▶ Task
The required result is each line of the entries below containing the string "ALBERTO".

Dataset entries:
------------

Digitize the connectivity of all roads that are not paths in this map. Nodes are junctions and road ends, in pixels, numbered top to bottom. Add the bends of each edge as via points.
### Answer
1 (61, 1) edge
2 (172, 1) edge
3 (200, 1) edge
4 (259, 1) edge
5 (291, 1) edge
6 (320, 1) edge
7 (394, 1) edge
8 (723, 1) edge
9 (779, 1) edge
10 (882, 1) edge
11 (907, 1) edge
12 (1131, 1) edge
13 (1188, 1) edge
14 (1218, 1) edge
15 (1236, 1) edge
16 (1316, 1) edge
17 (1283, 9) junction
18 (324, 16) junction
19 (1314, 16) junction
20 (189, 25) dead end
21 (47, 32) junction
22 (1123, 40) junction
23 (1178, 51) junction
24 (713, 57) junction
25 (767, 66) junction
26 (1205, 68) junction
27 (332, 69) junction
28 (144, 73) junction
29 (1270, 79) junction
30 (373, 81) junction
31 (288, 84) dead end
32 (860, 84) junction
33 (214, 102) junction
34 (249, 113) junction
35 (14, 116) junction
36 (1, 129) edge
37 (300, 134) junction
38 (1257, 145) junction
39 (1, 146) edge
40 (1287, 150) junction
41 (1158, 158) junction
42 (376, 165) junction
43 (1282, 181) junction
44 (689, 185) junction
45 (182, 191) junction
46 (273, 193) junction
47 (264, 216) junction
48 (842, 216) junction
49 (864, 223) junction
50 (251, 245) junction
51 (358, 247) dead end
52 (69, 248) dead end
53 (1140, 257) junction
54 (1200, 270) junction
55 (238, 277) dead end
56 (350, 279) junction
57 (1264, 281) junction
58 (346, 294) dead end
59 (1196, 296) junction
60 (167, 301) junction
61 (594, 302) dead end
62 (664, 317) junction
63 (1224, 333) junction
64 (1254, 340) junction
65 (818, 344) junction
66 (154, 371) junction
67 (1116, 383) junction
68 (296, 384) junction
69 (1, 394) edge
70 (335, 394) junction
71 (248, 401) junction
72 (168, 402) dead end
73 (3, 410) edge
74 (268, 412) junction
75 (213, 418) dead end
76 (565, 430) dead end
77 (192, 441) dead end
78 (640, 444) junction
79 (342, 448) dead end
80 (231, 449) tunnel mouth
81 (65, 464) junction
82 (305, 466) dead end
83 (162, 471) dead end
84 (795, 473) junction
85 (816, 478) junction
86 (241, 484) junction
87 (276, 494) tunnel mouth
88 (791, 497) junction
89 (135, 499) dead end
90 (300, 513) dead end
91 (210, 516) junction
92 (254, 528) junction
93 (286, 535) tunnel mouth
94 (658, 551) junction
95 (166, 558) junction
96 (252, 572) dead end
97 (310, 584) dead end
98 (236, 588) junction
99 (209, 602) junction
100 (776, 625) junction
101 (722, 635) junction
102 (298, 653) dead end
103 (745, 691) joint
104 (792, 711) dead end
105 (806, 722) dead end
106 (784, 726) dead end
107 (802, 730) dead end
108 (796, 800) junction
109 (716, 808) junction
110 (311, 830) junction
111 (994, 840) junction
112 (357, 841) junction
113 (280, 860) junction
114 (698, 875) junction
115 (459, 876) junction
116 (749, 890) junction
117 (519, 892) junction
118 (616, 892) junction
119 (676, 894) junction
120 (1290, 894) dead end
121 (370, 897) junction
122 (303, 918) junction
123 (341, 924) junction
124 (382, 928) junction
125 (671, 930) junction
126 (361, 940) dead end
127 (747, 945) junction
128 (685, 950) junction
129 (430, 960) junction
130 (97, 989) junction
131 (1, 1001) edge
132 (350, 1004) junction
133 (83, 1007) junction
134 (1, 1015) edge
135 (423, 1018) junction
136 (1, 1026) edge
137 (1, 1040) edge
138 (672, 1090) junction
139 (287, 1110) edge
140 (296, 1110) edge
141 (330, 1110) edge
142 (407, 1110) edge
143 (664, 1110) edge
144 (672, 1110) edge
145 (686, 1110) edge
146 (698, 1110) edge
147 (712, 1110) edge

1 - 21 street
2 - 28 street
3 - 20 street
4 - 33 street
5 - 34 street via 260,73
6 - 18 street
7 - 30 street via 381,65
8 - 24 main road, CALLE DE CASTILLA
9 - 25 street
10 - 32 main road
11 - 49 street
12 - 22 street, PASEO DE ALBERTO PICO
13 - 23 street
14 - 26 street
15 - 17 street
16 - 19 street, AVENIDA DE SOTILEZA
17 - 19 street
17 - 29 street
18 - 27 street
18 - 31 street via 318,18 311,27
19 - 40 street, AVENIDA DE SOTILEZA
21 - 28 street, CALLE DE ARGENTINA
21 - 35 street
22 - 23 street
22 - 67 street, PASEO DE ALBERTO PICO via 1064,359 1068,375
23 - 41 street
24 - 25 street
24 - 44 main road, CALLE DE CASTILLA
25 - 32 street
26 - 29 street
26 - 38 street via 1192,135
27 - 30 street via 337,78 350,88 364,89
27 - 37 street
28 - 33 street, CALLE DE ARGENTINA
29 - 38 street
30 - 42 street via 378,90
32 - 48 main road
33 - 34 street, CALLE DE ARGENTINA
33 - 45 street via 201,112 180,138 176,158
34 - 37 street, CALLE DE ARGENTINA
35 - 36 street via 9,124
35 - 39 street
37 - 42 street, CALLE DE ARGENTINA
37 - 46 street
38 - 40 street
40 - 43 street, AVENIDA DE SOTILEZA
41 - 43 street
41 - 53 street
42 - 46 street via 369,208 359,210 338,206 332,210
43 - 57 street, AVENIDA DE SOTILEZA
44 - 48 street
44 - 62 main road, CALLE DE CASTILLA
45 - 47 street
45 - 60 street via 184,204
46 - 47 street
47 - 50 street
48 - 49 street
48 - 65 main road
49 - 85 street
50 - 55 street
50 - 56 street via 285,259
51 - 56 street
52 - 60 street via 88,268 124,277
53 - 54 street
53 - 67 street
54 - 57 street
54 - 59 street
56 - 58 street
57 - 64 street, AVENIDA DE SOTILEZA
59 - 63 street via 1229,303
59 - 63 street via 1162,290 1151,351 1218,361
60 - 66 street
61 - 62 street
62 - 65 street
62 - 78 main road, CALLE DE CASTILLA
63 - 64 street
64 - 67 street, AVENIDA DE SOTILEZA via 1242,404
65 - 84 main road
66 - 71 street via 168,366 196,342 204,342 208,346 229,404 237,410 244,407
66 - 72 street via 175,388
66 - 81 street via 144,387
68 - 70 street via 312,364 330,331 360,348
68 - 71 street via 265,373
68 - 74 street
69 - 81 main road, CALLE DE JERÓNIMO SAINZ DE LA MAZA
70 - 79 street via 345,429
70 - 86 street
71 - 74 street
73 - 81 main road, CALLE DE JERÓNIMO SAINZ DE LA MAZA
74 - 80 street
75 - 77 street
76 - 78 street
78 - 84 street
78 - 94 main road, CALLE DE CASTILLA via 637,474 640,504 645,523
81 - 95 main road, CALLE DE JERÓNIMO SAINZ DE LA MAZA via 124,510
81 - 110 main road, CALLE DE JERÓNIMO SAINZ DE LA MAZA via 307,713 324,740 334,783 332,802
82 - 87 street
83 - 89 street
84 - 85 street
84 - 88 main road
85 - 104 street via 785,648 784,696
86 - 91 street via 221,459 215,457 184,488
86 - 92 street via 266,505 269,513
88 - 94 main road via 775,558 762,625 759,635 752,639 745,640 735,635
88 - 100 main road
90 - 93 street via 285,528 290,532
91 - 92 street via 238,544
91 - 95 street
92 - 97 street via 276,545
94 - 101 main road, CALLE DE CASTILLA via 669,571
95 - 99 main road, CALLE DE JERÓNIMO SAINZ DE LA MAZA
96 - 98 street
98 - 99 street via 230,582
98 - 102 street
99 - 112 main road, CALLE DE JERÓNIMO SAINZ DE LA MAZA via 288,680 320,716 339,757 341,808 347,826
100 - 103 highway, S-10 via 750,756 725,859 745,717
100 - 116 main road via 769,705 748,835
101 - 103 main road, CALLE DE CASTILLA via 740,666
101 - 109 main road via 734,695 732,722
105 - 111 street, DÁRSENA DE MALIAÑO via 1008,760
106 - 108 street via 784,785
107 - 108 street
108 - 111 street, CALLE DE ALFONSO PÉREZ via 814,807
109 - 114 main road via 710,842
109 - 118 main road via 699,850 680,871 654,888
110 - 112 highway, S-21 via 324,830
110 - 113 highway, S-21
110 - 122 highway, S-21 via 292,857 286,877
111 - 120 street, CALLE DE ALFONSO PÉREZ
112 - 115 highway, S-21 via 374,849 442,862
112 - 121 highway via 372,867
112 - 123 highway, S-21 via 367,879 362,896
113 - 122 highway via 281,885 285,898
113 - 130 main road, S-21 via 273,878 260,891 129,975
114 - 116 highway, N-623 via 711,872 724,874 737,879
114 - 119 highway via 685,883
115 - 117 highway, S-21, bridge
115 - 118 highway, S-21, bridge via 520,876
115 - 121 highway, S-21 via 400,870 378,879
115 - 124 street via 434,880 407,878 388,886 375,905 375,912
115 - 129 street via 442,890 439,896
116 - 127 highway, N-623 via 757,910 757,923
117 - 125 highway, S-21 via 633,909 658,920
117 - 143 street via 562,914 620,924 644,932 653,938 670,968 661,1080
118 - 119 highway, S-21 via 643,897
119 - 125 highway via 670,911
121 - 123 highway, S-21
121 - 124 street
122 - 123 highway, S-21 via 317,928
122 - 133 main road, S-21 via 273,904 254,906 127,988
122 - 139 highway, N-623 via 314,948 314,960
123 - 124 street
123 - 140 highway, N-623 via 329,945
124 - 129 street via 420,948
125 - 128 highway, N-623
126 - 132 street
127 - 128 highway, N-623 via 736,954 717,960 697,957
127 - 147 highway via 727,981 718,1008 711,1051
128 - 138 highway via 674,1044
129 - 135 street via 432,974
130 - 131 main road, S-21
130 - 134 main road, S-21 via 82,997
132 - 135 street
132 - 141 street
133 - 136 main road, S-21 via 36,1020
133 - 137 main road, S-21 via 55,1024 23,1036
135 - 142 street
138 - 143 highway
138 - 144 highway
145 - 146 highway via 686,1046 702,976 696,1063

------------

▶ Output for this exercise
12 - 22 street, PASEO DE ALBERTO PICO
22 - 67 street, PASEO DE ALBERTO PICO via 1064,359 1068,375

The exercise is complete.